During her pregnancy, for some reason, she became even more inquisitive than usual.
She would walk for hours through the forests, observing nature, often breaking and destroying stones and branches just to see what lay inside.
When asked why she did that, she said that her son wanted to see what it was like inside, he was curious.
At some point she reported hearing voices growing louder and louder about her son asking her for things.
His curiosity seemed limitless, while his mother seemed to go mad more and more quickly, her mind deteriorating each day until she finally gave birth.
She died in childbirth, but the Primordial said he heard her voice and declared that the child would be named Mana.
And this was the most intelligent human ever to walk the face of the earth;
He was the first to build and to wield magic, which had been the exclusive domain of the beasts, and his name was written into history.
Mana and Aura were brothers, but they argued constantly from childhood.
One believed in subduing the beasts by force and the other wanted to dominate them through intellect.
From an early age they debated how they would divide the world between them, for they would be the true rulers of the land.
The Primordial, however, did not stop having children.
Each of his offspring had stories as extraordinary as the first two, but none of them cared to seize the world or reign over the beasts, and so they were erased by history.
Except for one, and he was called Qi.
Qi didn't care about much, but he was extremely friendly with Mana and Aura, often the one to placate them both.

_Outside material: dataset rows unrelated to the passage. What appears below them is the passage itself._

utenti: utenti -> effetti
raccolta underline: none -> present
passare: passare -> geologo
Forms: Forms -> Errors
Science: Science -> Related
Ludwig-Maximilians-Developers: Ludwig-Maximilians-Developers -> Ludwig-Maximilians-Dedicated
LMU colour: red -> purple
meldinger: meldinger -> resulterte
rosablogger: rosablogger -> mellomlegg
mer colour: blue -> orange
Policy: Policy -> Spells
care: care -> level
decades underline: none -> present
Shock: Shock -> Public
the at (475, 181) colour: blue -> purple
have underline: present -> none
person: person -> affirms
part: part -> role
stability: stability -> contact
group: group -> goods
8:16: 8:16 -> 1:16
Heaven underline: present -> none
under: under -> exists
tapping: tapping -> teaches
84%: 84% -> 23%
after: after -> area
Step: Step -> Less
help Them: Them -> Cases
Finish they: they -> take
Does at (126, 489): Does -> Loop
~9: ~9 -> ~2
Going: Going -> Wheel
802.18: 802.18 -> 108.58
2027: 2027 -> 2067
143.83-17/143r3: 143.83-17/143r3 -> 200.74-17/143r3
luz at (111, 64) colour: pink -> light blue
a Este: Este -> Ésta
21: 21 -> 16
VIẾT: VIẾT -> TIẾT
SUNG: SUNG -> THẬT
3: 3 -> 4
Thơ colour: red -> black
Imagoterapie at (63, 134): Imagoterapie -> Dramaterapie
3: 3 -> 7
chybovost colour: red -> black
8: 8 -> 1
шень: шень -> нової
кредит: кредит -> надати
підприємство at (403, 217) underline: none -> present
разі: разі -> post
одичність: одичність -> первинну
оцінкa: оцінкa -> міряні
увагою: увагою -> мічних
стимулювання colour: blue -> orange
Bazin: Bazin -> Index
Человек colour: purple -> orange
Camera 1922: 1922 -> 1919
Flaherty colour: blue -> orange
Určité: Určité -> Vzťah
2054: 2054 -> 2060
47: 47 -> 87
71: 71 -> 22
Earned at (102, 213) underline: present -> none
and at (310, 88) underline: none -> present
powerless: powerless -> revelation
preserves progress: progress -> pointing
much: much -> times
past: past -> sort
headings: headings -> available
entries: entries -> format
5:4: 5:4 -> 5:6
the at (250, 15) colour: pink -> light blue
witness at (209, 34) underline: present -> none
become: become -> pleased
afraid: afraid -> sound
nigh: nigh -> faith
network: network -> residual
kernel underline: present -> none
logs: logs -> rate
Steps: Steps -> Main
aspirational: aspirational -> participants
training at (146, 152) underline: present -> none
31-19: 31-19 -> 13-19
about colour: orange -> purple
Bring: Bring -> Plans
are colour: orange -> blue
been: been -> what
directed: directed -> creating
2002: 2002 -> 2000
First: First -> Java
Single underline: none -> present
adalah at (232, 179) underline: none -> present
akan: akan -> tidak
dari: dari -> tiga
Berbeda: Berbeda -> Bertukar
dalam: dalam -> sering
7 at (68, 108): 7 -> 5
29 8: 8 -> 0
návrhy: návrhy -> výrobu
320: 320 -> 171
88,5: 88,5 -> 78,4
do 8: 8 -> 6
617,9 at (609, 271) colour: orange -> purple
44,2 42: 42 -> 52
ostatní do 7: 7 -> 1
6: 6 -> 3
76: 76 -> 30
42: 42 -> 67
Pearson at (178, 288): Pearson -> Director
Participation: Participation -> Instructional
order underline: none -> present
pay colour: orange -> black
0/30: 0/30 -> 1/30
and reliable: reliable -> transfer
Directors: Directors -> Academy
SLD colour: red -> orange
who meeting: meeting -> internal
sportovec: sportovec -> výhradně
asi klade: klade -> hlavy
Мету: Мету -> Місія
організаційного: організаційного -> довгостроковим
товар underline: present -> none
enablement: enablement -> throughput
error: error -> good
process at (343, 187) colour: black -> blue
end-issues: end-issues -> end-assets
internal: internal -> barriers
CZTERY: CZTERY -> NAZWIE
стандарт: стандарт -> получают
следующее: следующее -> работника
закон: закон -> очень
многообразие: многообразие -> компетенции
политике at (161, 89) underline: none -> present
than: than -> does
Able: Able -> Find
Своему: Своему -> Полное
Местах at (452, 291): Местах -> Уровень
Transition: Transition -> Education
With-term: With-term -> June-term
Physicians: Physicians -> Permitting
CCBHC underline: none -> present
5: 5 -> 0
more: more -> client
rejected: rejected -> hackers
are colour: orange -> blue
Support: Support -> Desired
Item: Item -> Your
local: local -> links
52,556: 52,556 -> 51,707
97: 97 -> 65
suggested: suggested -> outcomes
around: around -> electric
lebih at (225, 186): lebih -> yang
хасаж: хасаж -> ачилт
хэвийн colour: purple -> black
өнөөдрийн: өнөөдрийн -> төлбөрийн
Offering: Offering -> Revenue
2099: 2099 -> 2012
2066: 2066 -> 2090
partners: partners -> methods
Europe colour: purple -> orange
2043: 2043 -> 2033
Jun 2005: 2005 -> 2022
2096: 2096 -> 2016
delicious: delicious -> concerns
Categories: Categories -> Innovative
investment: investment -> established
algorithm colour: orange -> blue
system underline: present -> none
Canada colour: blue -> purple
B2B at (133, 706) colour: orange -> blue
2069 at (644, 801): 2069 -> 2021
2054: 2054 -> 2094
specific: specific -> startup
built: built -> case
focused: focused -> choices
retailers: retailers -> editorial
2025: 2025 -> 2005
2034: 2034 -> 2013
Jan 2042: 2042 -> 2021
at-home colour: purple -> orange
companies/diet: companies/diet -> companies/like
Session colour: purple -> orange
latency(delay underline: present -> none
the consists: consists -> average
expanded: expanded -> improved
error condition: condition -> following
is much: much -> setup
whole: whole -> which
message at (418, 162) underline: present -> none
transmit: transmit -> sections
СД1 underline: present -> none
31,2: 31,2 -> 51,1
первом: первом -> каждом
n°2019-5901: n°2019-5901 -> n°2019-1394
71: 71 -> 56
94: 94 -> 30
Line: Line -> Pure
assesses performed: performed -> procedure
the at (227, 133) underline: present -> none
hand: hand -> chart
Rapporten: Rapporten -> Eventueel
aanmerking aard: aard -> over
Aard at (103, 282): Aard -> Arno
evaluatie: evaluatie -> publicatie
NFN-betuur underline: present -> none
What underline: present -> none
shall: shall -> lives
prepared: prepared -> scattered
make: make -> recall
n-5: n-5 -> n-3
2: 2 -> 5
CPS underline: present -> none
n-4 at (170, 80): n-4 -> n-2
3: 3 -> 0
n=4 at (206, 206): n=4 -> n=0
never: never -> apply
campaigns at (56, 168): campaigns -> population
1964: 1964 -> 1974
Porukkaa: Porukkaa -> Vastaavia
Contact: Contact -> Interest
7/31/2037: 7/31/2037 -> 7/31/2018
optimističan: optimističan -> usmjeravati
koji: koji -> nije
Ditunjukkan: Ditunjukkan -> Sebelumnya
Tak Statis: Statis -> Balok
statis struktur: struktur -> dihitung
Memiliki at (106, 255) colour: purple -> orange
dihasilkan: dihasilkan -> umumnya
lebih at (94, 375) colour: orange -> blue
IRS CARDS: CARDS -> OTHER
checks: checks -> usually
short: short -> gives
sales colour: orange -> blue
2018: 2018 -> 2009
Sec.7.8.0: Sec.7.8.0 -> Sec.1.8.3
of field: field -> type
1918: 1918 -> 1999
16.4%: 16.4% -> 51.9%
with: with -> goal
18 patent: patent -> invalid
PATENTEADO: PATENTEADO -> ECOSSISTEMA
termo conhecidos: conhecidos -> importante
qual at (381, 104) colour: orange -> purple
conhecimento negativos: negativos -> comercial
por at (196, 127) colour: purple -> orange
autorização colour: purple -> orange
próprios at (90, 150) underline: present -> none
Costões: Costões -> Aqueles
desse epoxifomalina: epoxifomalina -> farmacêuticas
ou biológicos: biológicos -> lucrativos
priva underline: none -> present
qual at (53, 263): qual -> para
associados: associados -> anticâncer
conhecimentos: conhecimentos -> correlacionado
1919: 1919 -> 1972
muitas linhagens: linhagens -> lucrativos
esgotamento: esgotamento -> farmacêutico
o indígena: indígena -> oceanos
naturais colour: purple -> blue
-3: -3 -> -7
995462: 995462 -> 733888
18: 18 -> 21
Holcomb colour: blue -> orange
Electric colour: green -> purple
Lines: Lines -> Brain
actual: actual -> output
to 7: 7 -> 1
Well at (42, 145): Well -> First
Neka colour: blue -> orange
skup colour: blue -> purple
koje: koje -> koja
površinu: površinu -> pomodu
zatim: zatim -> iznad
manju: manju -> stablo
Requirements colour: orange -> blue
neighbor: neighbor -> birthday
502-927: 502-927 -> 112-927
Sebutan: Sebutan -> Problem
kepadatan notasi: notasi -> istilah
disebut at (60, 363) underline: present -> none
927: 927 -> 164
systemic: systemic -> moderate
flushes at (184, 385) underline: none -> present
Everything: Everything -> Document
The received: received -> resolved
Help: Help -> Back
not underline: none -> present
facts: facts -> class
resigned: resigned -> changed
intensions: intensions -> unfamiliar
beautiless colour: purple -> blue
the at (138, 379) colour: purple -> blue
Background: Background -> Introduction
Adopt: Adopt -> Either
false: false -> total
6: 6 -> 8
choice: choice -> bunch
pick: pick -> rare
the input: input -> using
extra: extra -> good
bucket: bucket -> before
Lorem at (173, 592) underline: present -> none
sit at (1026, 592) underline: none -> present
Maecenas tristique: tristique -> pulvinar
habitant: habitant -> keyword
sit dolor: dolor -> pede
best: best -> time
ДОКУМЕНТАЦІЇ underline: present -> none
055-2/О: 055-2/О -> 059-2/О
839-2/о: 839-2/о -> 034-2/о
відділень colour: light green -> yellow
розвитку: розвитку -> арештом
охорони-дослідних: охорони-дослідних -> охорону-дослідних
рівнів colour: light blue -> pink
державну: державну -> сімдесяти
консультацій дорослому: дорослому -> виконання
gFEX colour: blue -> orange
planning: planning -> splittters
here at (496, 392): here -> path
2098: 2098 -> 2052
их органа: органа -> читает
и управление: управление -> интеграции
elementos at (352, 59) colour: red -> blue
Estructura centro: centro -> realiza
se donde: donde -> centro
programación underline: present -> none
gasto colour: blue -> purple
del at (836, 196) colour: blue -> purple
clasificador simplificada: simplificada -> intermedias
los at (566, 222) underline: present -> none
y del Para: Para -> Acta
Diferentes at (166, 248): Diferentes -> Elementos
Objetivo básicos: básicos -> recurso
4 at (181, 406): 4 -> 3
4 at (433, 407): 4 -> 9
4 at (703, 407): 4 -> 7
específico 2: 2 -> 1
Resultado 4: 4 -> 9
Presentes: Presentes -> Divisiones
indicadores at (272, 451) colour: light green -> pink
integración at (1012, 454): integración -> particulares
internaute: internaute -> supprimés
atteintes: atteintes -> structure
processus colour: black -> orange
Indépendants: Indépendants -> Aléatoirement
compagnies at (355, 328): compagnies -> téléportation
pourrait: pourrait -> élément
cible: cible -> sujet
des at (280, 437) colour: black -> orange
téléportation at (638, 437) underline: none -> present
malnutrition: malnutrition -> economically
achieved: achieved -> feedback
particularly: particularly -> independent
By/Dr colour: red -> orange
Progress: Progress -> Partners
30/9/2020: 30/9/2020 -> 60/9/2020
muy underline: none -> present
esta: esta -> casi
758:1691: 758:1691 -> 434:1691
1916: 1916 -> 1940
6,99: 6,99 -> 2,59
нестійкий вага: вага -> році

In the morning Qi would go to Aura's house and eat at his table while they bad-mouthed Mana.
At night he would go to Mana's house to speak ill of Aura.
And in both cases he ate until he was full.
While the two divided the world between them, Qi connected both as he traversed both territories.
The tribes of Aura and Mana grew ever larger, and dominion over the world was handed to them.
The two banners divided the world.
On one side were Aura's barbarians.
On the other, Mana's learned mages.
They met one day and finally decided that owning only half the world was not enough.
They wanted the entire world for themselves.
So they asked Qi and their other younger siblings to choose a side and fight in the war for the final sovereignty of the world.
Qi, however, looked at them and laughed.
"Are you still playing this game?" He said between laughs. "Divide the world as much as you like, I don't care."
"I am a traveler and I will continue to travel through the entire physical world."
"Not even spiritual borders stopped me in the past, are physical borders going to stop me now?"
He proclaimed, and none of them understood.
Little did they know, while everyone argued, Qi had traveled the spiritual realms and met a fox in his journeys.
This fox, the fox-goddess as he called her, he took as his wife in the spiritual world.
And with her…
Qi learned the secrets of higher planes.
When his two brothers confronted him no longer with words but with fists and lightning, Qi did not need to lift a finger to defeat them.
His magic was undetectable to them, and soon he froze them.
"You are fortunate to be my brothers," Qi said before teleporting among them. Or at least that's how it seemed, actually he had only taken an ordinary step.
"Otherwise, you would not leave alive today."
"From this day forward I declare: the world will be mine to travel and to do with as I please."
"And to you, my foolish brothers, I bequeath the task of being my caretakers."
"Divide the world as you prefer, but know that you, kings and emperors, are merely my gardeners."
…
"That's what my ancestor Qi said." Azriel said.